How do you solve $2{{\tan }^{2}}x+{{\sec }^{2}}x=2$ ?

Answer 1

We have been given an equation in trigonometric functions, tangent and secant of x. In order to solve the given equation, we shall first convert the entire function in terms of only one trigonometric function, that is, in terms of only tangent function or only secant function. Then. We shall simplify the equation, find its square root and further obtain the solution set for the trigonometric function.

Complete step by step solution:
Given that $2{{\tan }^{2}}x+{{\sec }^{2}}x=2$.
We know that the according to a trigonometric identity the square of tangent function subtracted from the square of secant function is equal to 1, that is, ${{\sec }^{2}}x-{{\tan }^{2}}x=1$.
From this, we shall substitute the value of the square of secant function as ${{\sec }^{2}}x=1+{{\tan }^{2}}x$.
$\Rightarrow 2{{\tan }^{2}}x+\left( 1+{{\tan }^{2}}x \right)=2$
$\Rightarrow 2{{\tan }^{2}}x+1+{{\tan }^{2}}x=2$
We will transpose the constant term, 1 from left hand side to right hand side of the equation.
$\Rightarrow 2{{\tan }^{2}}x+{{\tan }^{2}}x=2-1$
$\Rightarrow 3{{\tan }^{2}}x=1$
Dividing both sides of the equation by 3, we get
$\Rightarrow {{\tan }^{2}}x=\dfrac{1}{3}$
Now, we will square root both the sides of the equation.
$\Rightarrow \sqrt{{{\tan }^{2}}x}=\sqrt{\dfrac{1}{3}}$
$\Rightarrow \tan x=\dfrac{1}{\sqrt{3}}$
The principle solution of this equation is $\dfrac{\pi }{6},\dfrac{7\pi }{6}$.
However, the general solution of $\tan x=\dfrac{1}{\sqrt{3}}$ is $\left( n\pi +\dfrac{\pi }{6} \right)$ where n is any integer.

Therefore, the solution of the equation, $2{{\tan }^{2}}x+{{\sec }^{2}}x=2$ is $x=n\pi +\dfrac{\pi }{6}$ where n is any integer.

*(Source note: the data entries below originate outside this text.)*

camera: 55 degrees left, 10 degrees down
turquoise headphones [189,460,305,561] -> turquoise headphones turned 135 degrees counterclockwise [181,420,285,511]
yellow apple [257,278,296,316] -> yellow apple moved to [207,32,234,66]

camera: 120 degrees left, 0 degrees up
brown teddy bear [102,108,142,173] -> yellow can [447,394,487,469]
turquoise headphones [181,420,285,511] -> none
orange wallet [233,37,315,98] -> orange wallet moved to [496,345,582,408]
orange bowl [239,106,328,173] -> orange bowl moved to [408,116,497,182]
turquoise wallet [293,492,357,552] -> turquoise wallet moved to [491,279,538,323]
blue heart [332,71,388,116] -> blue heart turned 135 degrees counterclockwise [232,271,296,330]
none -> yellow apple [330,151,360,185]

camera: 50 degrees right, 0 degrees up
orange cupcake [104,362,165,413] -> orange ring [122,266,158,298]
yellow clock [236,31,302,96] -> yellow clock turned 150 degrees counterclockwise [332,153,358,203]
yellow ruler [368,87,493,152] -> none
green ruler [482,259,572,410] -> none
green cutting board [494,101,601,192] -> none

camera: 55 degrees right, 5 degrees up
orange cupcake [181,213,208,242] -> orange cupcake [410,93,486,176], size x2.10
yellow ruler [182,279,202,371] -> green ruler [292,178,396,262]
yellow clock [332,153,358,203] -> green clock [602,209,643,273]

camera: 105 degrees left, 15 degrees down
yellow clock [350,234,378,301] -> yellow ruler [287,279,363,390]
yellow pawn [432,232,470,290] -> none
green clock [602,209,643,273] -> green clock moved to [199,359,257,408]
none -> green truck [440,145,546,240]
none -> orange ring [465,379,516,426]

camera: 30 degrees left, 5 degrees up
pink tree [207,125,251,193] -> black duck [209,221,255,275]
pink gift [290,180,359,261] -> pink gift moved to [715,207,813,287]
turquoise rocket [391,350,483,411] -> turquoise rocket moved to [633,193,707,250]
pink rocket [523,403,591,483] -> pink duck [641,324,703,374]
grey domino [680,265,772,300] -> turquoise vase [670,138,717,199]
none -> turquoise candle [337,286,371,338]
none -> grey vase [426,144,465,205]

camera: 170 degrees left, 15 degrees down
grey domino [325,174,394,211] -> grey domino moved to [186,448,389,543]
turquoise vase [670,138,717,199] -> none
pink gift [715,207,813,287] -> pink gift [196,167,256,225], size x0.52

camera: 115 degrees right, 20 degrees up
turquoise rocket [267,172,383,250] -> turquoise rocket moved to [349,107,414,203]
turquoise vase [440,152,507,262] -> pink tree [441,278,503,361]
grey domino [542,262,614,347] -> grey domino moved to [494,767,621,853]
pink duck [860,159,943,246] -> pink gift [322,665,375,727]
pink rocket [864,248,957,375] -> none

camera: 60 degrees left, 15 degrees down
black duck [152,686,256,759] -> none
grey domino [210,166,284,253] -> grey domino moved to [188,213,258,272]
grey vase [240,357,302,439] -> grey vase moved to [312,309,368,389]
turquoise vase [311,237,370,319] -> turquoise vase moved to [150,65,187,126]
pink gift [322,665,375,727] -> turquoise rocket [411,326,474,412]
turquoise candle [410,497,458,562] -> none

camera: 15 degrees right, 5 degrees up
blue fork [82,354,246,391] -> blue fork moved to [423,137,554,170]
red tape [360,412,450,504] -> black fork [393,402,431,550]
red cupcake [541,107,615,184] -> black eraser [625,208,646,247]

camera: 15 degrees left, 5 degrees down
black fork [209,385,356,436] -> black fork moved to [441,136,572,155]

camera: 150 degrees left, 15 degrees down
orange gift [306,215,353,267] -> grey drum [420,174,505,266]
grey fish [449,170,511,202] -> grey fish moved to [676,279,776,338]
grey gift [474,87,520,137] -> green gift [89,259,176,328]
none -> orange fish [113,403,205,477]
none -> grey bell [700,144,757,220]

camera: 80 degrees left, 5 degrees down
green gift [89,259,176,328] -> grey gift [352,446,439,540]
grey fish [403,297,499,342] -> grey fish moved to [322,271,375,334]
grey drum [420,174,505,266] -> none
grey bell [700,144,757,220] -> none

Note: In order to easily determine the values of various trigonometric functions easily, we must have prior knowledge of the graphs of these functions. The principle solution values of any trigonometric function are the ones which are lying in the interval $\left[ 0,2\pi \right)$ only whereas the general solution values are the ones which can occur anywhere in the interval $\left( -\infty ,\infty \right)$.